I didn’t see any birds in the area large enough to build such a nest. Though I’m no bird expert, but that nest looked very much like the bald eagle nests I’ve seen on the islands at Lake Monticello. Those nests, however, were better hidden in the trees rather than exposed like this one. Perhaps someone will recognize the nest and set us straight with a comment.
Paddling on, after the unsuccessful effort to photograph the villas, I came upon that small island described in an earlier post. This time I avoided the shore, for fear of again offending the resident great blue heron. They raise such an indignant fuss as they flap away on huge wings, with necks outstretched and legs dangling behind. Quite a sight. But they do have to eat. No “catch-and-release” fishing in heron-land!
Here on the right of the kayak is the Park’s Visitor’s Center. Again, not far from the area set aside for the villas. And the small island connected to the Center by an attractive wooden bridge and walkway. There were several picnic tables on the island last time I visited. A nice touch.
This whole Park is full of nice places like that. Where visitors can relax and enjoy their natural surrounding in relative comfort.
Well, almost done circumnavigating the Park. The GPS indicates I’ve been paddling for only about an hour and forty-five minutes. Hardly enough time.
So, instead of heading straight back under the bridge and to the site, I detoured to inspect the unusual sight you see in the photo above. Several trees sticking up out of the water quite a distance from shore!
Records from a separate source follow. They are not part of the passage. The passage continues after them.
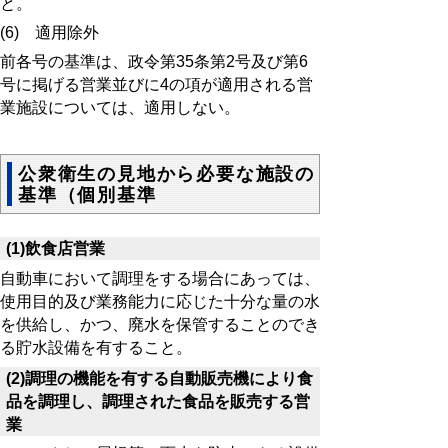
と。
(6) 適用除外
前各号の基準は、政令第35条第2号及び第6
号に掲げる営業並びに4の項が適用される営
業施設については、適用しない。
公衆衛生の見地から必要な施設の
基準（個別基準
(1)飲食店営業
自動車において調理をする場合にあっては、
使用目的及び業務能力に応じた十分な量の水
を供給し、かつ、廃水を保管することのでき
る貯水設備を有すること。
(2)調理の機能を有する自動販売機により食
品を調理し、調理された食品を販売する営
業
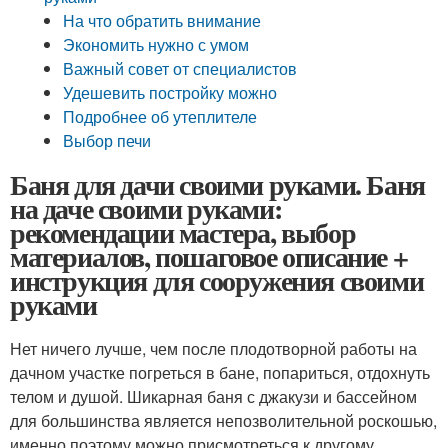
На что обратить внимание
Экономить нужно с умом
Важный совет от специалистов
Удешевить постройку можно
Подробнее об утеплителе
Выбор печи
Баня для дачи своими руками. Баня
на даче своими руками:
рекомендации мастера, выбор
материалов, пошаговое описание +
инструкция для сооружения своими
руками
Нет ничего лучше, чем после плодотворной работы на
дачном участке погреться в бане, попариться, отдохнуть
телом и душой. Шикарная баня с джакузи и бассейном
для большинства является непозволительной роскошью,
именно поэтому можно присмотреться к другому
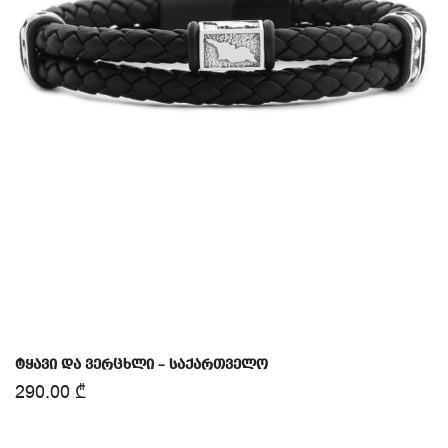
ტყავი და ვერცხლი – საქართველო
290.00
₾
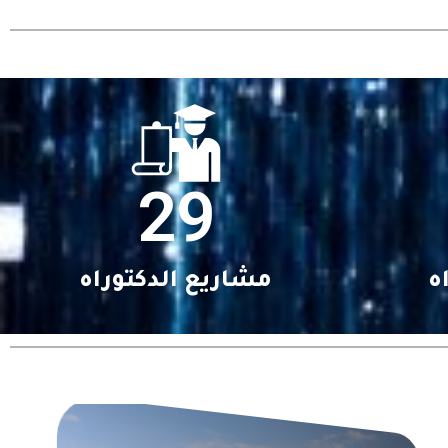
29
ه
مشاريع الدكتوراه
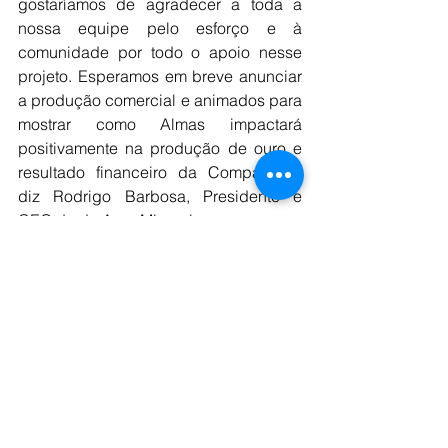
gostaríamos de agradecer a toda a 
nossa equipe pelo esforço e à 
comunidade por todo o apoio nesse 
projeto. Esperamos em breve anunciar 
a produção comercial e animados para 
mostrar como Almas impactará 
positivamente na produção de ouro e 
resultado financeiro da Companhia”, 
diz Rodrigo Barbosa, Presidente e 
CEO da da Aura Minerals.
Fonte: Brasil Mineral 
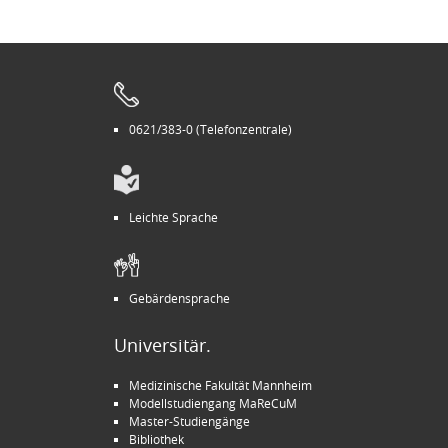
0621/383-0 (Telefonzentrale)
Leichte Sprache
Gebärdensprache
Universitär.
Medizinische Fakultät Mannheim
Modellstudiengang MaReCuM
Master-Studiengänge
Bibliothek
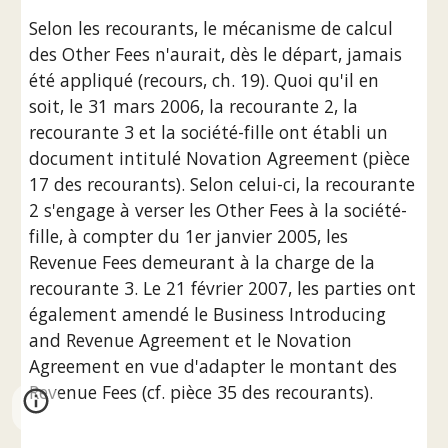
Selon les recourants, le mécanisme de calcul 
des Other Fees n'aurait, dès le départ, jamais 
été appliqué (recours, ch. 19). Quoi qu'il en 
soit, le 31 mars 2006, la recourante 2, la 
recourante 3 et la société-fille ont établi un 
document intitulé Novation Agreement (pièce 
17 des recourants). Selon celui-ci, la recourante 
2 s'engage à verser les Other Fees à la société-
fille, à compter du 1er janvier 2005, les 
Revenue Fees demeurant à la charge de la 
recourante 3. Le 21 février 2007, les parties ont 
également amendé le Business Introducing 
and Revenue Agreement et le Novation 
Agreement en vue d'adapter le montant des 
Revenue Fees (cf. pièce 35 des recourants).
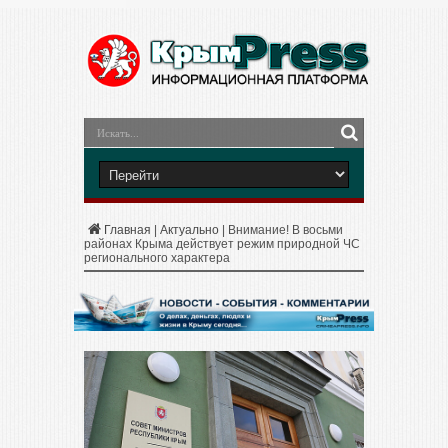
Главная
|
Актуально
|
Внимание! В восьми
районах Крыма действует режим природной ЧС
регионального характера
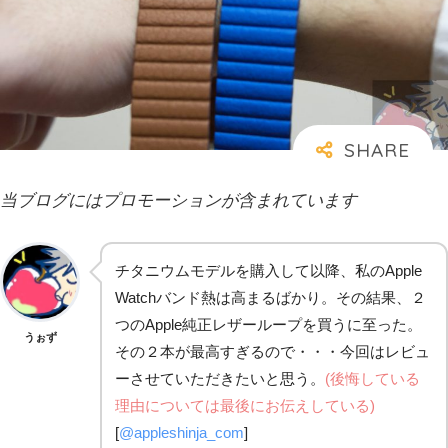
当ブログにはプロモーションが含まれています
チタニウムモデルを購入して以降、私のApple
Watchバンド熱は高まるばかり。その結果、２
つのApple純正レザーループを買うに至った。
うぉず
その２本が最高すぎるので・・・今回はレビュ
ーさせていただきたいと思う。
(後悔している
理由については最後にお伝えしている)
[
@appleshinja_com
]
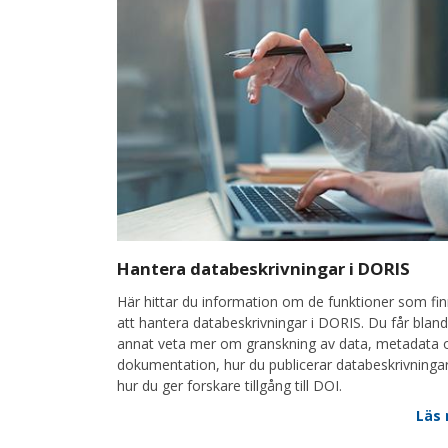
Hantera databeskrivningar i DORIS
Här hittar du information om de funktioner som fin
att hantera databeskrivningar i DORIS. Du får bland
annat veta mer om granskning av data, metadata 
dokumentation, hur du publicerar databeskrivninga
hur du ger forskare tillgång till DOI.
Läs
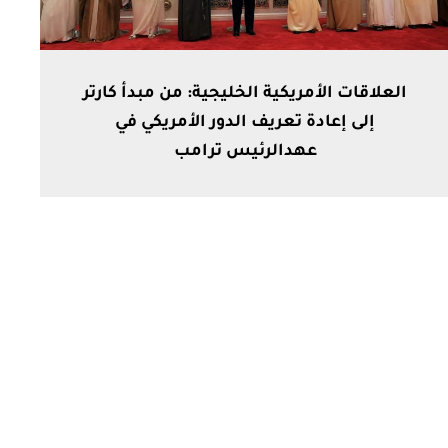
العلاقات الأمريكية الخليجية: من مبدأ كارتر
إلى إعادة تعريف الدور الأمريكي في
عهدالرئيس ترامب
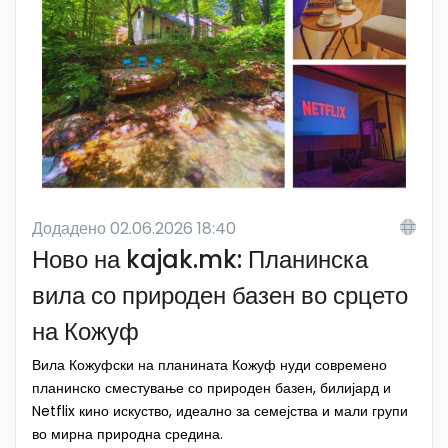
Додадено 02.06.2026 18:40
Ново на kajak.mk: Планинска
вила со природен базен во срцето
на Кожуф
Вила Кожуфски на планината Кожуф нуди современо
планинско сместување со природен базен, билијард и
Netflix кино искуство, идеално за семејства и мали групи
во мирна природна средина.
Now, it’s not unusual to see the trunks and limbs of long-dead trees sticking out of the water here and there. But rarely this far from the shore. And these trees appeared to be flourishing!
I paddled closer and discovered protective wire mesh around the trunk of each tree. Extending from the base up to just above the water line. So, someone must be taking care of them. Could it be the trees have been planted purposely to warn boaters of the shallow water in that area? If so, what a great idea. They’re impossible to miss!
I’ll pack up and leave Dreher Island State Park late tomorrow morning. It’s always good to get back home after a camping trip. But I certainly hope to return here to enjoy the lake, the hiking trails, and this Park’s other facilities. Dreher Island State Park is another state treasure.